If the offset is negative, but there is no necessary number of news before the anchor, then it simply returns as much as it is. By the difference between the number of forgiven and the number of those who came, the client can understand that we have rested against the beginning of the story.

If the offset is positive, and the required number of news after the anchor is not, then the story is supplemented to the desired number with the most relevant news at the moment. If the news is completely over, then again, return how much is and the client detects the end of the tape.

Query Script

Open the ribbon, we have no anchor yet:

GET /feed?offset=5

Make a request for unread news:

SELECTFROM history WHEREuser = 123AND read_at NOTNULLORDERBYidASClimit5

The user sees a selection of unread news, which stopped last time:

[ { id : 3232 } , { id : 5343 } , { id : 7346 } , { id : 9825 } , { id : 9967 } ]

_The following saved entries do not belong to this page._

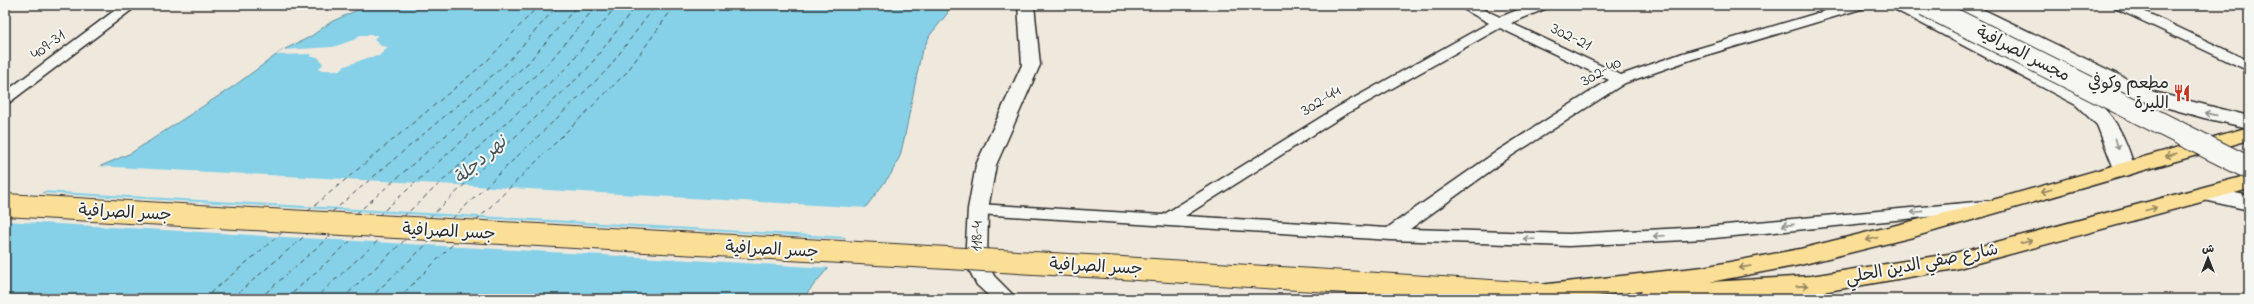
<svg xmlns="http://www.w3.org/2000/svg" width="2254" height="304" font-family="'Indie Flower','Playpen Sans Arabic',sans-serif">
	<style>
		.water { fill: #86d1e7; stroke: #628f9c }
		.pier { fill: #efe8dd }
		.lines { fill: none; stroke-linecap: round; stroke-linejoin: round }
		.ferry { stroke: #42545a; stroke-width: 1; stroke-dasharray: 5 4; stroke-linecap: butt }
		.minor-casing { stroke: #2b2b2b; stroke-width: 3 }
		.tertiary-casing { stroke: #2b2b2b; stroke-width: 3 }
		.secondary-casing { stroke: #2b2b2b; stroke-width: 3 }
		.primary-casing { stroke: #2b2b2b; stroke-width: 3 }
		.minor { fill: #f6f6f2; fill-rule: evenodd }
		.tertiary { fill: #f6f6f2; fill-rule: evenodd }
		.secondary { fill: #f6f6f2; fill-rule: evenodd }
		.primary { fill: #fbdf96; fill-rule: evenodd }
		.secondary-bridge-casing { stroke: #2b2b2b; stroke-width: 24; stroke-linecap: butt }
		.primary-bridge-casing { stroke: #2b2b2b; stroke-width: 24; stroke-linecap: butt }
		.secondary-bridge { stroke: #f6f6f2; stroke-width: 22 }
		.primary-bridge { stroke: #fbdf96; stroke-width: 22 }
		.oneway { stroke: #90908e }
		.oneway2 { stroke: #938560 }
		.labels { text-anchor: middle; dominant-baseline: central; stroke-width: 4; stroke-linejoin: round; paint-order: stroke }
		.street-label { font-size: 17px; fill: #2b2b2b; stroke: #f6f6f2 }
		.poi-label { font-size: 17px; fill: #2b2b2b; stroke: #f6f6f2; text-anchor: end }
		.water-label { font-size: 18px; font-style: italic; fill: #42545a; stroke: #f6f6f2 }
	</style>
	<rect width="100%" height="100%" fill="#efe8dd"/>
	<filter id="ink" filterUnits="userSpaceOnUse"><feTurbulence type="fractalNoise" baseFrequency=".025" numOctaves="2"/><feDisplacementMap in="SourceGraphic" scale="8" xChannelSelector="R" yChannelSelector="G"/><feConvolveMatrix kernelMatrix="1 2 1 2 8 2 1 2 1" color-interpolation-filters="sRGB"/></filter>
	<g filter="url(#ink)">
		<path class="water" d="M368 5H949L947 14 930 35 921 54 905 135 900 156 891 174 849 229 829 267 802 299H5V214L55 186 131 153 234 86 283 50 310 37 331 22Z"/>
		<g class="pier">
			<path d="M360 35H378L374 39 381 46 388 47 379 56 370 57 345 66 340 70H318L323 64 318 57H310L312 54 276 55 283 50 333 47 356 39Z"/>
			<path d="M95 166 476 186 868 208 847 237 42 191Z"/>
			<path d="M39 193 846 239 830 268 5 221V212Z"/>
		</g>
		<g class="lines">
			<g class="ferry">
				<path d="M308 211 487 61 539 5"/>
				<path d="M332 212 507 63 558 5"/>
				<path d="M356 214 527 64 578 5"/>
				<path d="M378 216 546 66 597 5"/>
				<path d="M403 217 567 67 617 5"/>
				<path d="M429 218 587 69 637 5"/>
				<path d="M452 219 607 70 656 5"/>
				<path d="M476 221 627 72 675 5"/>
				<path d="M203 299 284 231"/>
				<path d="M231 299 308 233"/>
				<path d="M259 299 332 234"/>
				<path d="M286 299 357 235"/>
				<path d="M314 299 382 237"/>
				<path d="M342 299 407 238"/>
				<path d="M369 299 431 240"/>
				<path d="M398 299 457 240"/>
			</g>
			<g class="minor-casing">
				<g id="minor">
					<path d="M122 5H138L10 102 5 104V92Z"/>
					<path d="M1456 5H1474L1500 17 1530 5H1549L1547 8 1511 23 1621 75 1683 53 1845 5H1866L1864 8 1693 59 1625 83 1511 156 1410 229 1569 234 1704 227 1986 201 1992 202 1994 206 1992 210 1986 211 1704 239 1569 246 1391 240 978 214 972 213 969 209 972 205 978 204 1163 215 1336 108 1489 23ZM1500 28 1609 80 1499 150 1387 228 1185 216 1346 114Z"/>
					<path d="M2113 5H2131L2249 61V71L2115 8Z"/>
				</g>
			</g>
			<g class="tertiary-casing">
				<path id="tertiary" d="M1018 5H1034L1040 65 996 165 988 209 987 262 994 276 1017 299H992L977 285 965 262 968 209 976 165 1022 65Z"/>
			</g>
			<g class="secondary-casing">
				<g id="secondary">
					<path d="M1892 5H1915L2090 96C2116 115 2126 139 2135 169L2132 174 2124 176 2116 174 2097 125 2076 105 1894 9Z"/>
					<path d="M1951 5H1974L2154 92 2249 116V128L2204 118 2140 100 1953 9Z"/>
					<path d="M2208 187 2249 196V210L2200 199 2196 194 2200 189Z"/>
				</g>
			</g>
			<g class="primary-casing">
				<path id="primary" d="M2249 127V140L1913 237 1800 265 1710 282 1811 276 1955 253 2249 175V189L1955 269 1811 294 1716 299H1643L1640 294 1642 291 1572 299H1529L1526 294 1530 288 1539 285 1703 267 1800 249 1961 209Z"/>
			</g>
			<use href="#minor" class="minor"/>
			<use href="#tertiary" class="tertiary"/>
			<use href="#secondary" class="secondary"/>
			<use href="#primary" class="primary"/>
			<g class="secondary-bridge-casing">
				<path id="secondary-bridge" d="M1925 5 2249 168"/>
			</g>
			<g class="primary-bridge-casing">
				<path id="primary-bridge" d="M5 205 1106 267 1539 294"/>
			</g>
			<use href="#secondary-bridge" class="secondary-bridge"/>
			<use href="#primary-bridge" class="primary-bridge"/>
		</g>
		<defs><path id="oneway-shaft" d="M-6 0H5M1.5-3L5.5 0L1.5 3" fill="none" stroke-width="1.6" stroke-linecap="round" stroke-linejoin="round"/></defs>
		<g class="oneway">
			<use href="#oneway-shaft" transform="translate(2211 114) rotate(-167)"/>
			<use href="#oneway-shaft" transform="translate(2117 144) rotate(74)"/>
			<use href="#oneway-shaft" transform="translate(1917 212) rotate(174)"/>
			<use href="#oneway-shaft" transform="translate(1788 225) rotate(174)"/>
			<use href="#oneway-shaft" transform="translate(1659 236) rotate(177)"/>
			<use href="#oneway-shaft" transform="translate(1529 239) rotate(-178)"/>
		</g>
		<g class="oneway2">
			<use href="#oneway-shaft" transform="translate(2171 155) rotate(164)"/>
			<use href="#oneway-shaft" transform="translate(2046 191) rotate(164)"/>
			<use href="#oneway-shaft" transform="translate(2151 209) rotate(-15)"/>
			<use href="#oneway-shaft" transform="translate(1872 239) rotate(166)"/>
			<use href="#oneway-shaft" transform="translate(2026 242) rotate(-15)"/>
			<use href="#oneway-shaft" transform="translate(1745 267) rotate(170)"/>
			<use href="#oneway-shaft" transform="translate(1802 286) rotate(-4)"/>
		</g>
	</g>
	<defs>
		<g id="restaurant-bare" transform="scale(1.38)"><path d="M-5-6h1v4h1v-4h1v4h1v-4h1v5L-1.5 .5V6h-2V.5L-5-1ZM5-6V6H3V1.5H1.5Q1.5-4 5-6Z" fill="#c8321e" stroke="#f6f6f2" stroke-width="2.5" paint-order="stroke"/></g>
	</defs>
	<g fill-rule="evenodd">
		<use href="#restaurant-bare" x="2182" y="93"/>
	</g>
	<g class="labels">
		<g class="street-label">
			<text transform="translate(1571 37) rotate(26)">302-21</text>
			<text transform="translate(48 45) rotate(-37)">409-31</text>
			<text transform="translate(2023 54) rotate(27)">مجسر الصرافية</text>
			<text transform="translate(1601 72) rotate(-29)">302-40</text>
			<text transform="translate(1321 101) rotate(-31)">302-44</text>
			<text transform="translate(125 213) rotate(3)">جسر الصرافية</text>
			<text transform="translate(449 232) rotate(3)">جسر الصرافية</text>
			<text transform="translate(977 236) rotate(-88)">118-4</text>
			<text transform="translate(772 250) rotate(3)">جسر الصرافية</text>
			<text transform="translate(1922 264) rotate(-11)">شارع صفي الدين الحلي</text>
			<text transform="translate(1096 267) rotate(3)">جسر الصرافية</text>
		</g>
		<g class="poi-label">
			<text x="2169" y="83">مطعم وكوفي<tspan x="2169" dy="20">الليرة</tspan></text>
		</g>
		<g class="water-label">
			<text transform="translate(481 161) rotate(-41)">نهر دجلة</text>
		</g>
	</g>
	<rect width="2254" height="304" fill="none" stroke="#f6f6f2" stroke-width="20"/>
	<rect x="10" y="10" width="2234" height="284" fill="none" stroke="#2b2b2b" stroke-width="1.5" filter="url(#ink)"/>
	<g transform="translate(2208 258)" stroke="#f6f6f2" stroke-width="3" paint-order="stroke">
	<path d="M0-3L7 15L0 10L-7 15Z" fill="#2b2b2b"/>
	<text y="-6" font-size="11" font-weight="bold" text-anchor="middle" fill="#2b2b2b">ش</text>
	</g>
</svg>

User rolls up to see the news that he saw last time:

GET /feed?anchor=3232&offset=-5

SELECTFROM history WHEREuser = 123ANDid < 3232ORDERBYidDESClimit5

[ { id : 323 } , { id : 329 } , { id : 544 } , { id : 843 } , { id : 898 } ]

User shakes down to see something new:

GET /feed?anchor=7346&offset=5

SELECTFROM history WHEREuser = 123ANDid > 7346ORDERBYidASClimit5

If we have received few news, we select the necessary number of the most relevant of those missing in the history and add them to the history, after which we return everything together:

[ { id : 38574} , { id : 47246} , { id : 52378} , { id : 69238} , { id : 73294} ]

Realizations in wildlife

If you know any services that implement tapes in this way or in a similar way, I will be happy to place links to them here so that readers can themselves appreciate the convenience of this approach.